** Data to process **
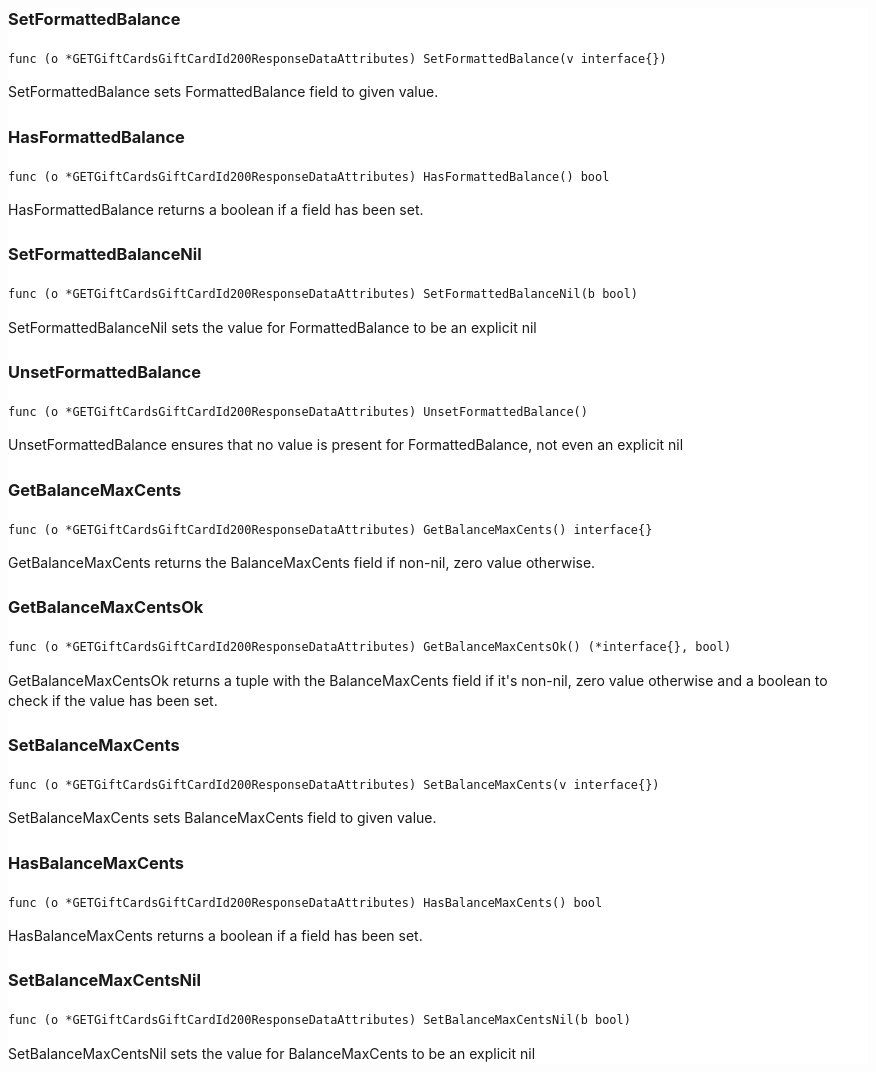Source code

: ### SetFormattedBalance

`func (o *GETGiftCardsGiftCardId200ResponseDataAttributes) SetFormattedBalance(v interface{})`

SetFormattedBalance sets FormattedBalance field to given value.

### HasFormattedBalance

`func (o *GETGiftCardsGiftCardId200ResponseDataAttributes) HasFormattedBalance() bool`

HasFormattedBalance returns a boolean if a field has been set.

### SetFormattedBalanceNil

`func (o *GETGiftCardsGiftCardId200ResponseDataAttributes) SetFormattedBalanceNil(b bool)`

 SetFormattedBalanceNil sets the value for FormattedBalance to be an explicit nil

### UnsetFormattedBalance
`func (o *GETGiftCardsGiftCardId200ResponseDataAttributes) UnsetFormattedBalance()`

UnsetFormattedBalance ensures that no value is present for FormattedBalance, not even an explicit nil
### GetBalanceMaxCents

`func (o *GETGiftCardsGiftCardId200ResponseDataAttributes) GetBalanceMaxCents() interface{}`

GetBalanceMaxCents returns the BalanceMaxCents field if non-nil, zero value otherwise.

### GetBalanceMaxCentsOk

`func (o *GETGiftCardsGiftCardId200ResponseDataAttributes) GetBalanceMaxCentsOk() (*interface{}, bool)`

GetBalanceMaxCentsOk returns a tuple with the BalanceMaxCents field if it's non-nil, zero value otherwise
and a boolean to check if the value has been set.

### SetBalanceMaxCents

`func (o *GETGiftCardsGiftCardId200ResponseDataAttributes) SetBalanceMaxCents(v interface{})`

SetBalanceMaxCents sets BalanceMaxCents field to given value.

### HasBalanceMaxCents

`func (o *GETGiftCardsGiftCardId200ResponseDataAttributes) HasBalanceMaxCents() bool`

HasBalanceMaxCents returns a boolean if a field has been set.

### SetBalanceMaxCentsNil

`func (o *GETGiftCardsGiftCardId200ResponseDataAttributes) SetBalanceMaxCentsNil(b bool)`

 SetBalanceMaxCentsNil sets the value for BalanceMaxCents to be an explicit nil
* * *
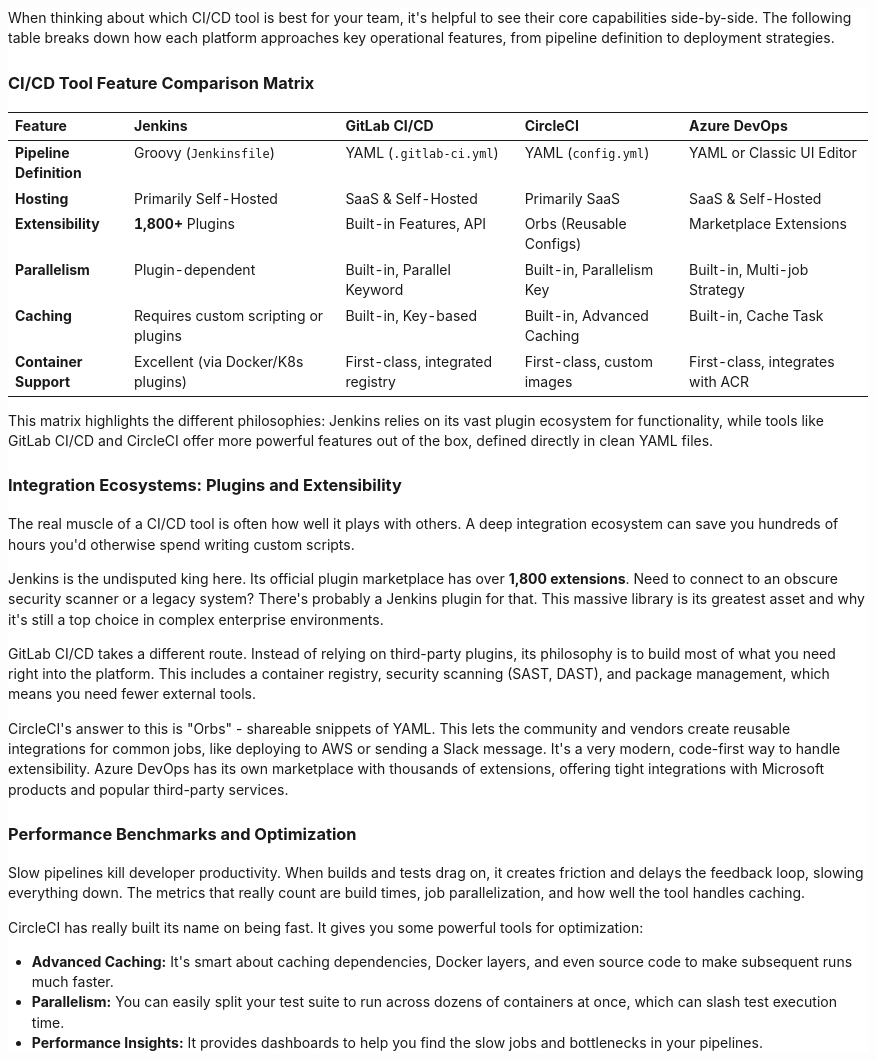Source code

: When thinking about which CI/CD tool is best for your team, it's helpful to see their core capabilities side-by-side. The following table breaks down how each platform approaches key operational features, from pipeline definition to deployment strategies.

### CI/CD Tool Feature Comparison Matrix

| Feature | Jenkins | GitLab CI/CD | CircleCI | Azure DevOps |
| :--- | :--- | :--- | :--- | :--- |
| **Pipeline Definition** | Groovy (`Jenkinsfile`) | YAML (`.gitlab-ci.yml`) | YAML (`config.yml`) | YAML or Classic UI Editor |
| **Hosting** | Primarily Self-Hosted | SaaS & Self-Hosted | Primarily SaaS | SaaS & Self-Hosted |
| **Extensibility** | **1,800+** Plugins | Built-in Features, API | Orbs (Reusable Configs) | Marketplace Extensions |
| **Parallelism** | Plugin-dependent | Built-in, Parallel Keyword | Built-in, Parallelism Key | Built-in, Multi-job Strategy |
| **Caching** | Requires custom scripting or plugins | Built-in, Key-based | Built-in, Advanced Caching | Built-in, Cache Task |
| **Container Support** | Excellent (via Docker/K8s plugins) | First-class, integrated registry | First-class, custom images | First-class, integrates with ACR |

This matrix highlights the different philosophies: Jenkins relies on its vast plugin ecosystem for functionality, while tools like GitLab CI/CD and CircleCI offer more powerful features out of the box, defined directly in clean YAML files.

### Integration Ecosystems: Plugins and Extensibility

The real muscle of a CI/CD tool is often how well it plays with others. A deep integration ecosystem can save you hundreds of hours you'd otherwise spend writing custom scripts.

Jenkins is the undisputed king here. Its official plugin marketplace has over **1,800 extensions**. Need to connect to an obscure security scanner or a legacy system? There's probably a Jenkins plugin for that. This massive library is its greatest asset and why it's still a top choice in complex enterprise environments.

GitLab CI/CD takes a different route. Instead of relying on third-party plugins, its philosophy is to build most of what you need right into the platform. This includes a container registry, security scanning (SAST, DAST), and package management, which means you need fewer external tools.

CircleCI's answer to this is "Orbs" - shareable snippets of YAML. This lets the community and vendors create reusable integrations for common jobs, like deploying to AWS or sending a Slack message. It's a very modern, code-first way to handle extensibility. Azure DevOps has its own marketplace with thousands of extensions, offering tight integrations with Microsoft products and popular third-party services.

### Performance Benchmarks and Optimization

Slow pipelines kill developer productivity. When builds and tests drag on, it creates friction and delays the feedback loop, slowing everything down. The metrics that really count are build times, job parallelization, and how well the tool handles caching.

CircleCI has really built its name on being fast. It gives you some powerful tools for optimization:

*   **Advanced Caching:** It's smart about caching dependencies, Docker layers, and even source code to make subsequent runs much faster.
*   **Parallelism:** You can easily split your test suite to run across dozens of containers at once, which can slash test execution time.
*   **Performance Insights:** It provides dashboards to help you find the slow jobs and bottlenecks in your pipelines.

** Task details **
Could you find every line in the records above that has the string "UnsetFormattedBalance" and copy it?

** Exercise solution **
### UnsetFormattedBalance
`func (o *GETGiftCardsGiftCardId200ResponseDataAttributes) UnsetFormattedBalance()`
UnsetFormattedBalance ensures that no value is present for FormattedBalance, not even an explicit nil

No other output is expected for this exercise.